Welder v. State

Decision Date30 May 1917
Docket Number(No. 5677.)<SMALL><SUP>*</SUP></SMALL>
Citation196 S.W. 868
PartiesWELDER et al. v. STATE.
CourtTexas Court of Appeals

Appeal from District Court, Travis County; Chas. A. Wilcox, Judge.

Suit by the State against John J. Welder and others. Judgment for plaintiff, and defendants appeal. Affirmed. On motion for rehearing. Motion overruled.

Batts & Brooks, of Austin, and Proctor, Vandenberge, Crain & Mitchell, of Victoria, for appellants. B. F. Looney, Atty. Gen., G. B. Smedley, Asst. Atty. Gen., and Elmer Yates, of Edinburg, for appellee.

Findings of Fact.

JENKINS, J.

The state of Texas sued the appellants in trespass to try title to recover 5,823 acres of land described by metes and bounds, and alleged to constitute the bed of Green Lake in Calhoun county, Tex. Two sets of field notes were introduced in evidence, one made in July, 1913, when the lake was dry, embracing 4,927 acres, in which the margin of the lake was run as called for in the field notes of the surrounding surveys; the other made by the same surveyor in November, 1913, when the lake was full, and which was run along the water's edge, and embraced 5,823 acres. The difference was occasioned by the erosion of the water on the northeast side of the lake.

RECORD SET
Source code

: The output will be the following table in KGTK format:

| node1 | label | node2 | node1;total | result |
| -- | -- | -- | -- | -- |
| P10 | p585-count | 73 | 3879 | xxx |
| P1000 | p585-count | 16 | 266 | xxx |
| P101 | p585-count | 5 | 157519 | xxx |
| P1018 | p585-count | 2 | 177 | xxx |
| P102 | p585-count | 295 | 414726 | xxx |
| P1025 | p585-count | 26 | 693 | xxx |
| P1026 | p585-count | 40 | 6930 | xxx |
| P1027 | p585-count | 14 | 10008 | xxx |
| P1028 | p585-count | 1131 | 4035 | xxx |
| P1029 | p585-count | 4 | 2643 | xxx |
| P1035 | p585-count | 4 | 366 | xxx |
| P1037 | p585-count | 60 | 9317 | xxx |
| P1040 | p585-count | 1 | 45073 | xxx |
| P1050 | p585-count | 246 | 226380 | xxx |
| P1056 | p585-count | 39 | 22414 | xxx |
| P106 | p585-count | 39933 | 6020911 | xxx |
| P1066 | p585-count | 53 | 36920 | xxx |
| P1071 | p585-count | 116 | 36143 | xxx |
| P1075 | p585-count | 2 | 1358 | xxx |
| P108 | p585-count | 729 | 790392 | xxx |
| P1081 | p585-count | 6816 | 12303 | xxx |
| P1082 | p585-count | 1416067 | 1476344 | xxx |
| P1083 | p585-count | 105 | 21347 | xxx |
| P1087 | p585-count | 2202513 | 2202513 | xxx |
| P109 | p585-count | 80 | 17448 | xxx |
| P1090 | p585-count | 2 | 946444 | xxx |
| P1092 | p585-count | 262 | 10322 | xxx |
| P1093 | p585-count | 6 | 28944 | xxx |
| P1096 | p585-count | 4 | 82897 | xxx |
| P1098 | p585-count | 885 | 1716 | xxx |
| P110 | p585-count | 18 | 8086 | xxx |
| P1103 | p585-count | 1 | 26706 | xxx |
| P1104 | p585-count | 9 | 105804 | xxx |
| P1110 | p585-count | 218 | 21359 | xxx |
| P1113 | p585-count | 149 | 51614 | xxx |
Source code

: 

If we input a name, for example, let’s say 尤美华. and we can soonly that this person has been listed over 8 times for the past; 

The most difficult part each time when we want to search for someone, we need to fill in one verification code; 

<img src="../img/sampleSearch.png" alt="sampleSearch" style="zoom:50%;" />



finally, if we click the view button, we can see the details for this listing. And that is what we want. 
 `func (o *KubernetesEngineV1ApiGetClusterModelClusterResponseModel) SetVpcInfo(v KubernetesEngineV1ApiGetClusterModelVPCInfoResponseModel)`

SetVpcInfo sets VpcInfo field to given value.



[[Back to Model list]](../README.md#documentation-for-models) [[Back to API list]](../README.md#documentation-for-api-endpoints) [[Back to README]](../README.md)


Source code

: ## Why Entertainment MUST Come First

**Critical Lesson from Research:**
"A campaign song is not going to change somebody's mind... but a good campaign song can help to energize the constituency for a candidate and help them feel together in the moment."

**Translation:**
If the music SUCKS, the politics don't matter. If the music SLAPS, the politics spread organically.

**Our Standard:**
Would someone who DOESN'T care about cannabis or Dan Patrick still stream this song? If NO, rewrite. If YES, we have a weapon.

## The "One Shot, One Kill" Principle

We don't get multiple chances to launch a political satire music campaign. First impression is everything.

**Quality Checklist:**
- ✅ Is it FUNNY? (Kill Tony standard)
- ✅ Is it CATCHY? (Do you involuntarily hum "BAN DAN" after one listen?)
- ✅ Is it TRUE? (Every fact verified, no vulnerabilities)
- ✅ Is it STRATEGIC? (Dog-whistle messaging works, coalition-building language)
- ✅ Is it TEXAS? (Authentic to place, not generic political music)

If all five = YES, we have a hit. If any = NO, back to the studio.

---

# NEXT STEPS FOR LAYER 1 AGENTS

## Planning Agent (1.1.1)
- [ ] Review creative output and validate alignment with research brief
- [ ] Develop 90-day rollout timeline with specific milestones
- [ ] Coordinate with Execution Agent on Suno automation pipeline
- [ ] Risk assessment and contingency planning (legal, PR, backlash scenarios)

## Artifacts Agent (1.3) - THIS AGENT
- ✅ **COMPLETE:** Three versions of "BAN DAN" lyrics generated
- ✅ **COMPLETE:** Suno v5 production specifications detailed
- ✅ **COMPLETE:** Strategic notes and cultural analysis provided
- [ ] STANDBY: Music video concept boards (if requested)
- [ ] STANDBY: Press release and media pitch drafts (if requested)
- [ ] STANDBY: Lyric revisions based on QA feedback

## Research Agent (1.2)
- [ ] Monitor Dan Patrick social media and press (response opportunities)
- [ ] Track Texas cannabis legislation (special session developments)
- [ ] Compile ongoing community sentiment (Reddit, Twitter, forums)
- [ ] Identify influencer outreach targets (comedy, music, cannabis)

TO DO
Reproduce the court opinion's text word for word between "Appeal from District" and "Findings of Fact.", inclusive. The data comes from a different source than the court opinion.

EXERCISE ANSWER
Appeal from District Court, Travis County; Chas. A. Wilcox, Judge.

Suit by the State against John J. Welder and others. Judgment for plaintiff, and defendants appeal. Affirmed. On motion for rehearing. Motion overruled.

Batts & Brooks, of Austin, and Proctor, Vandenberge, Crain & Mitchell, of Victoria, for appellants. B. F. Looney, Atty. Gen., G. B. Smedley, Asst. Atty. Gen., and Elmer Yates, of Edinburg, for appellee.

Findings of Fact.